Estas diferencias hacen que la inversión pública y privada no sean sustitutas entre sí, de hecho deberían ser complementarias. Me explico: suponga usted que existe una región en un extremo del país muy rica en oportunidades de negocios, sin embargo, por la ubicación de la misma se hace imposible que cualquier empresario por sí sólo pueda invertir lo suficiente como para hacer un camino para llegar a esa zona y explotarla. Por lo tanto en términos prácticos, el valor económico de esa zona es cero (con todo lo que eso implica para los habitantes del lugar).

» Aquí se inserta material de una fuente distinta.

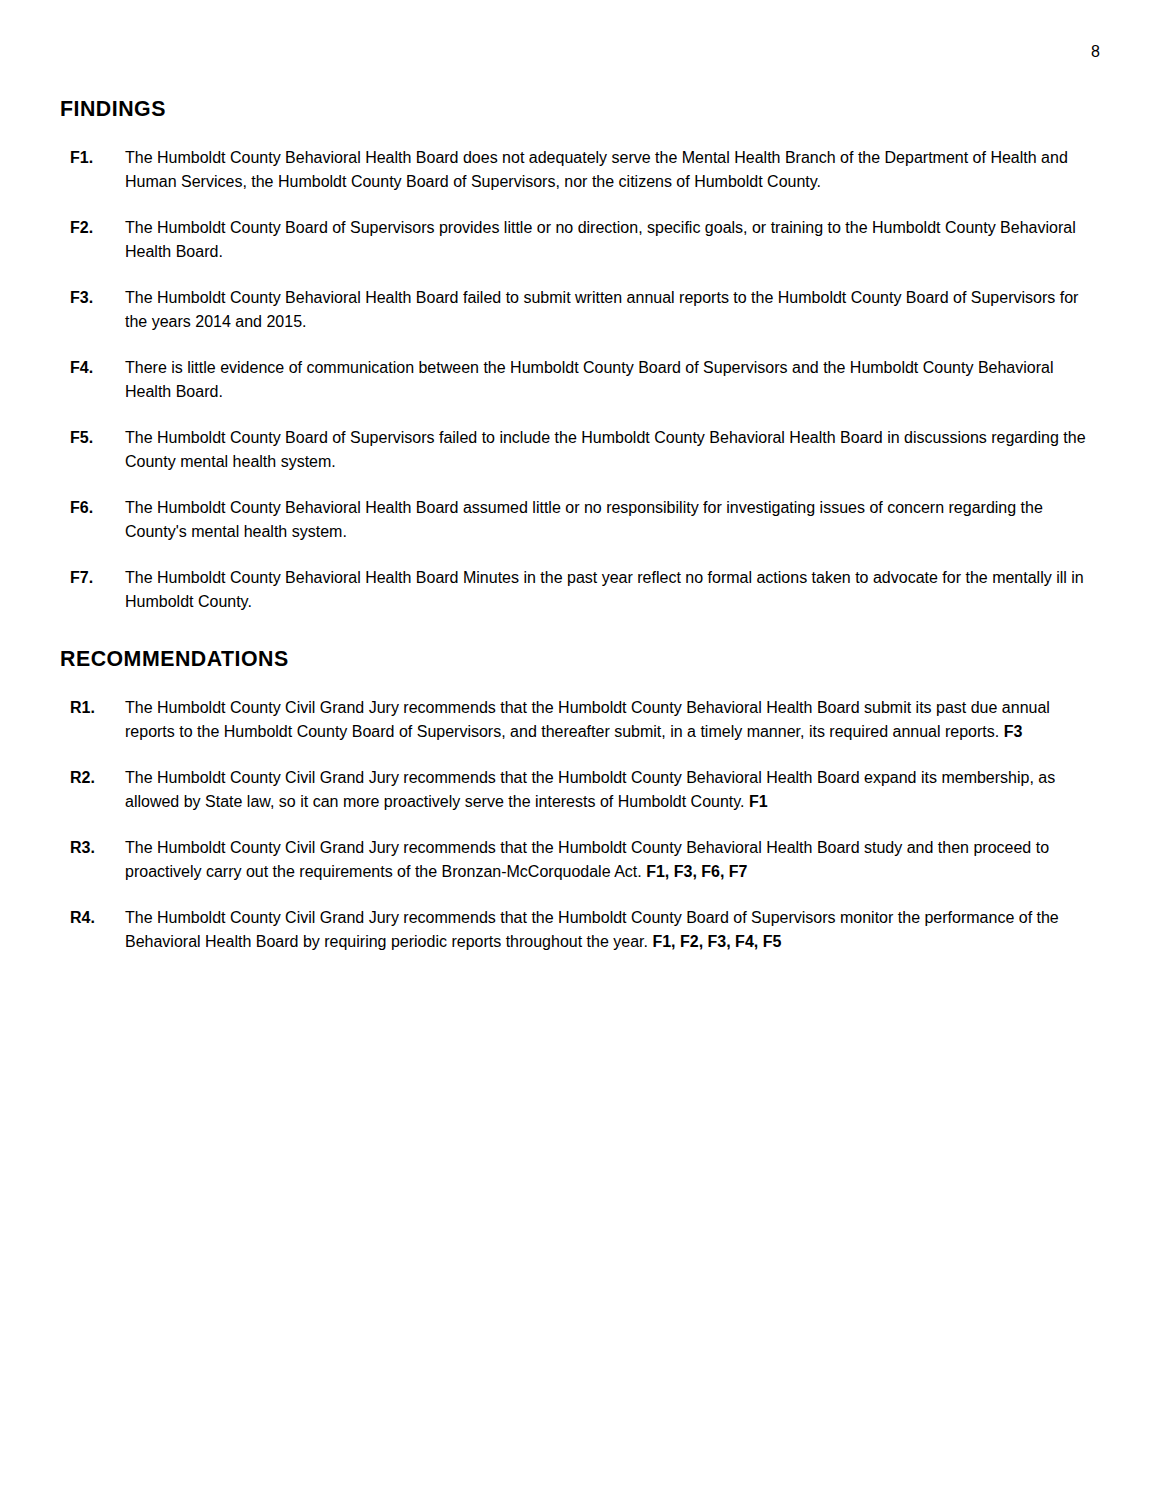8
FINDINGS
F1.
The Humboldt County Behavioral Health Board does not adequately serve the Mental Health Branch of the Department of Health and Human Services, the Humboldt County Board of Supervisors, nor the citizens of Humboldt County.
F2.
The Humboldt County Board of Supervisors provides little or no direction, specific goals, or training to the Humboldt County Behavioral Health Board.
F3.
The Humboldt County Behavioral Health Board failed to submit written annual reports to the Humboldt County Board of Supervisors for the years 2014 and 2015.
F4.
There is little evidence of communication between the Humboldt County Board of Supervisors and the Humboldt County Behavioral Health Board.
F5.
The Humboldt County Board of Supervisors failed to include the Humboldt County Behavioral Health Board in discussions regarding the County mental health system.
F6.
The Humboldt County Behavioral Health Board assumed little or no responsibility for investigating issues of concern regarding the County's mental health system.
F7.
The Humboldt County Behavioral Health Board Minutes in the past year reflect no formal actions taken to advocate for the mentally ill in Humboldt County.
RECOMMENDATIONS
R1.
The Humboldt County Civil Grand Jury recommends that the Humboldt County Behavioral Health Board submit its past due annual reports to the Humboldt County Board of Supervisors, and thereafter submit, in a timely manner, its required annual reports. F3
R2.
The Humboldt County Civil Grand Jury recommends that the Humboldt County Behavioral Health Board expand its membership, as allowed by State law, so it can more proactively serve the interests of Humboldt County. F1
R3.
The Humboldt County Civil Grand Jury recommends that the Humboldt County Behavioral Health Board study and then proceed to proactively carry out the requirements of the Bronzan-McCorquodale Act. F1, F3, F6, F7
R4.
The Humboldt County Civil Grand Jury recommends that the Humboldt County Board of Supervisors monitor the performance of the Behavioral Health Board by requiring periodic reports throughout the year. F1, F2, F3, F4, F5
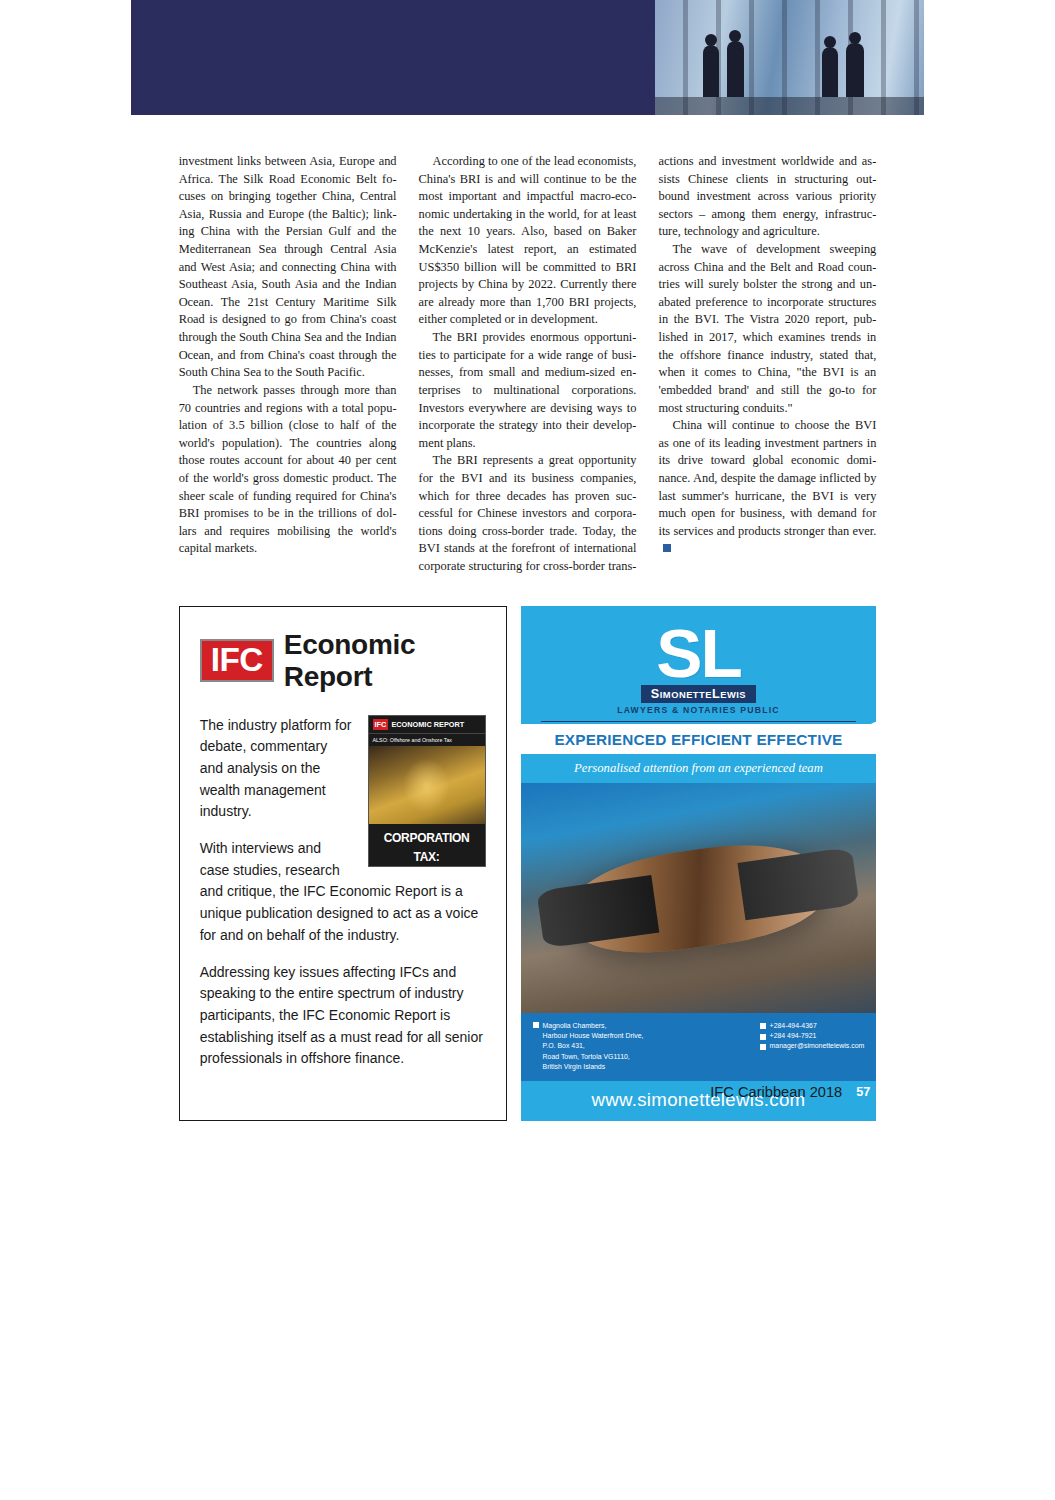investment links between Asia, Europe and Africa. The Silk Road Economic Belt focuses on bringing together China, Central Asia, Russia and Europe (the Baltic); linking China with the Persian Gulf and the Mediterranean Sea through Central Asia and West Asia; and connecting China with Southeast Asia, South Asia and the Indian Ocean. The 21st Century Maritime Silk Road is designed to go from China's coast through the South China Sea and the Indian Ocean, and from China's coast through the South China Sea to the South Pacific.
The network passes through more than 70 countries and regions with a total population of 3.5 billion (close to half of the world's population). The countries along those routes account for about 40 per cent of the world's gross domestic product. The sheer scale of funding required for China's BRI promises to be in the trillions of dollars and requires mobilising the world's capital markets.
According to one of the lead economists, China's BRI is and will continue to be the most important and impactful macro-economic undertaking in the world, for at least the next 10 years. Also, based on Baker McKenzie's latest report, an estimated US$350 billion will be committed to BRI projects by China by 2022. Currently there are already more than 1,700 BRI projects, either completed or in development.
The BRI provides enormous opportunities to participate for a wide range of businesses, from small and medium-sized enterprises to multinational corporations. Investors everywhere are devising ways to incorporate the strategy into their development plans.
The BRI represents a great opportunity for the BVI and its business companies, which for three decades has proven successful for Chinese investors and corporations doing cross-border trade. Today, the BVI stands at the forefront of international corporate structuring for cross-border transactions and investment worldwide and assists Chinese clients in structuring outbound investment across various priority sectors – among them energy, infrastructure, technology and agriculture.
The wave of development sweeping across China and the Belt and Road countries will surely bolster the strong and unabated preference to incorporate structures in the BVI. The Vistra 2020 report, published in 2017, which examines trends in the offshore finance industry, stated that, when it comes to China, "the BVI is an 'embedded brand' and still the go-to for most structuring conduits."
China will continue to choose the BVI as one of its leading investment partners in its drive toward global economic dominance. And, despite the damage inflicted by last summer's hurricane, the BVI is very much open for business, with demand for its services and products stronger than ever.
IFC
Economic Report
IFC ECONOMIC REPORT
ALSO: Offshore and Onshore Tax
CORPORATION TAX:
Rest in Peace?
INSIDE • No Policy Impact Debate • Government Journal • Commission Independence • BEPS
The industry platform for debate, commentary and analysis on the wealth management industry.
With interviews and case studies, research and critique, the IFC Economic Report is a unique publication designed to act as a voice for and on behalf of the industry.
Addressing key issues affecting IFCs and speaking to the entire spectrum of industry participants, the IFC Economic Report is establishing itself as a must read for all senior professionals in offshore finance.
SL
SIMONETTELEWIS
LAWYERS & NOTARIES PUBLIC
EXPERIENCED EFFICIENT EFFECTIVE
Personalised attention from an experienced team
Magnolia Chambers,
Harbour House Waterfront Drive,
P.O. Box 431,
Road Town, Tortola VG1110,
British Virgin Islands
+284-494-4367
+284 494-7921
manager@simonettelewis.com
www.simonettelewis.com
IFC Caribbean 2018 57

Para que eso no pase la intervención de la inversión pública es vital, más aun si vivimos en un país pobre y pequeño donde el Estado es el actor más grande de la economía. Básicamente porque si el Estado corre con el riesgo permite que el empresario cumpla con su parte del trato, arriesgar su capital para obtener beneficios propios. Lo mejor de este proceso es que si se da correctamente, la sociedad es la mayor beneficiaria, ya que a la vez que obtiene infraestructura para su desarrollo, se logran fuentes de trabajo y algo extra: ingresos para el Estado (a través de los impuestos) que podrán ser re-invertidos en el futuro en nuevas zonas productivas.

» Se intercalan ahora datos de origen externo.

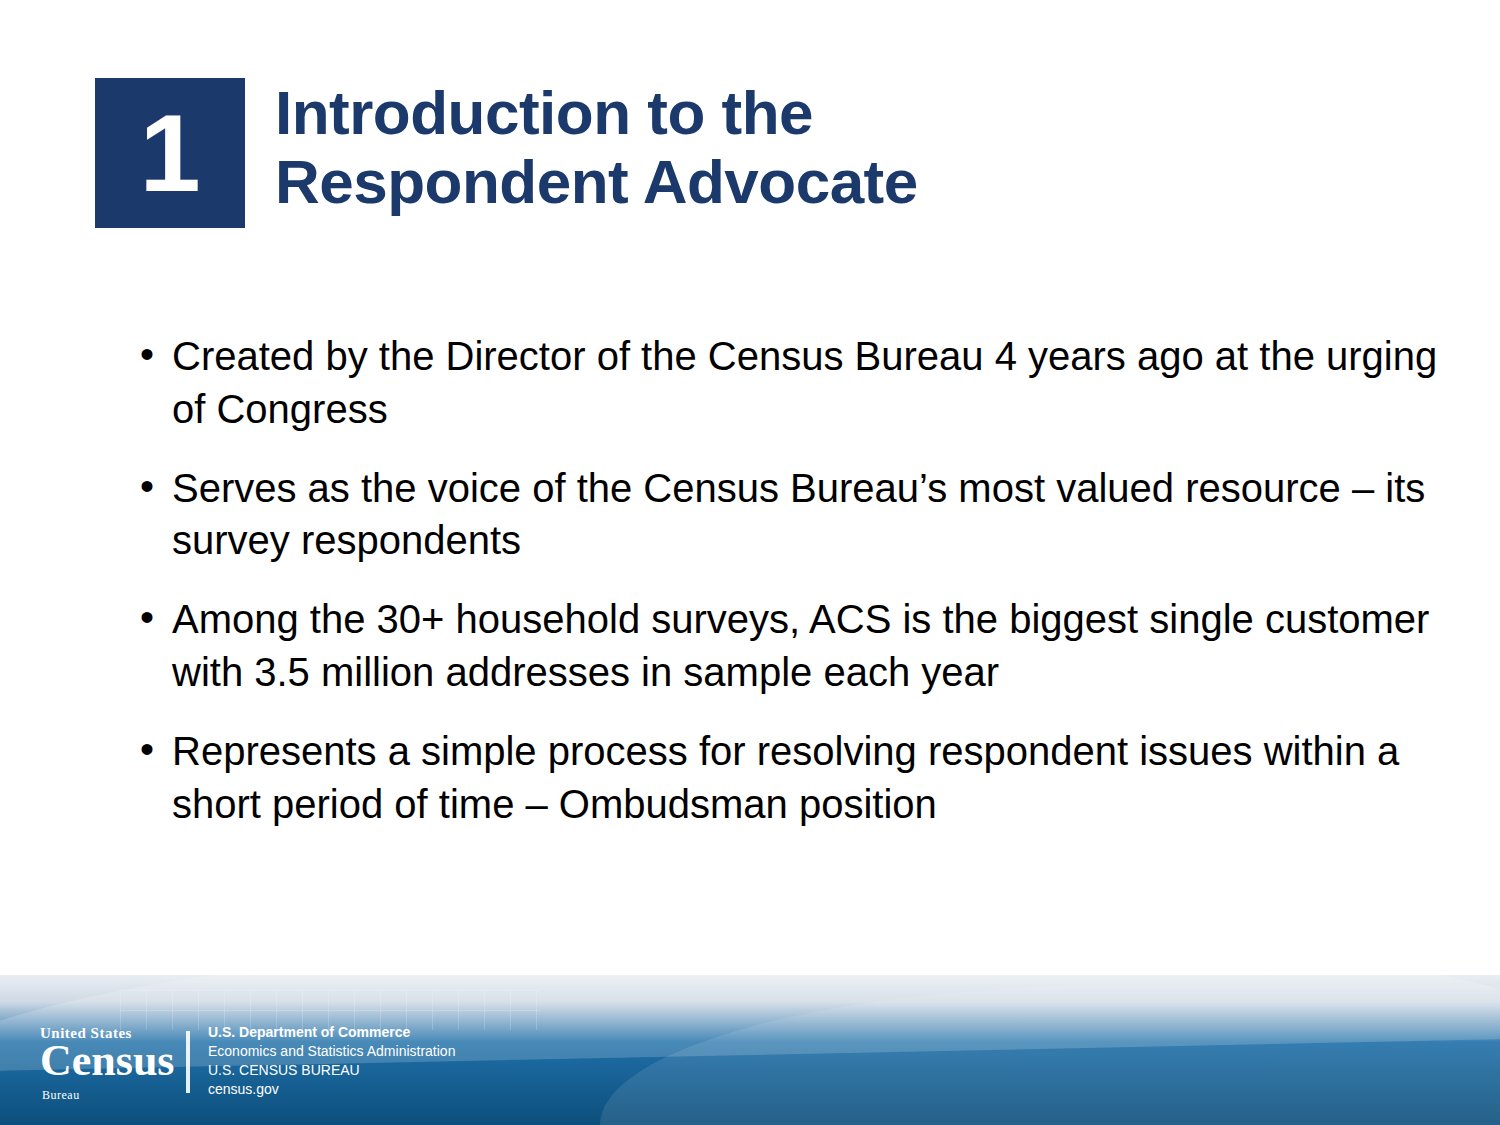1
Introduction to the
Respondent Advocate
Created by the Director of the Census Bureau 4 years ago at the urging of Congress
Serves as the voice of the Census Bureau’s most valued resource – its survey respondents
Among the 30+ household surveys, ACS is the biggest single customer with 3.5 million addresses in sample each year
Represents a simple process for resolving respondent issues within a short period of time – Ombudsman position
United States Census Bureau
U.S. Department of Commerce
Economics and Statistics Administration
U.S. CENSUS BUREAU
census.gov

Sin embargo en la realidad nos topamos con un problema, muchas veces la inversión pública no se hace donde se podría obtener más retornos sociales, se hace donde se obtiene más retornos políticos. En otras palabras, se “invierte” donde las bases lo requieren y no donde el país lo necesita. Obviamente hacer coincidir las necesidades políticas con la obligación de hacer un buen gobierno es un serio problema para el encargado de hacer inversiones, problema que puede derivar en, por ejemplo, la construcción de coliseos con más capacidad que habitantes en la zona.
Entonces, ante esto la pregunta es ¿Cómo evitarlo? y la respuesta es algo tan indefinido y difícil de lograr como “mayor institucionalidad”. En términos más prácticos implica planificar y lo más importante, apegarse al plan, de forma tal que la complementariedad entre la inversión pública y privada se logre. En otras palabras, esto implica que ciertos apetitos electorales deben ceder ante la necesidad de coordinar entre todos un plan de desarrollo coherente con un objetivo superior para la economía y por lo tanto para el país.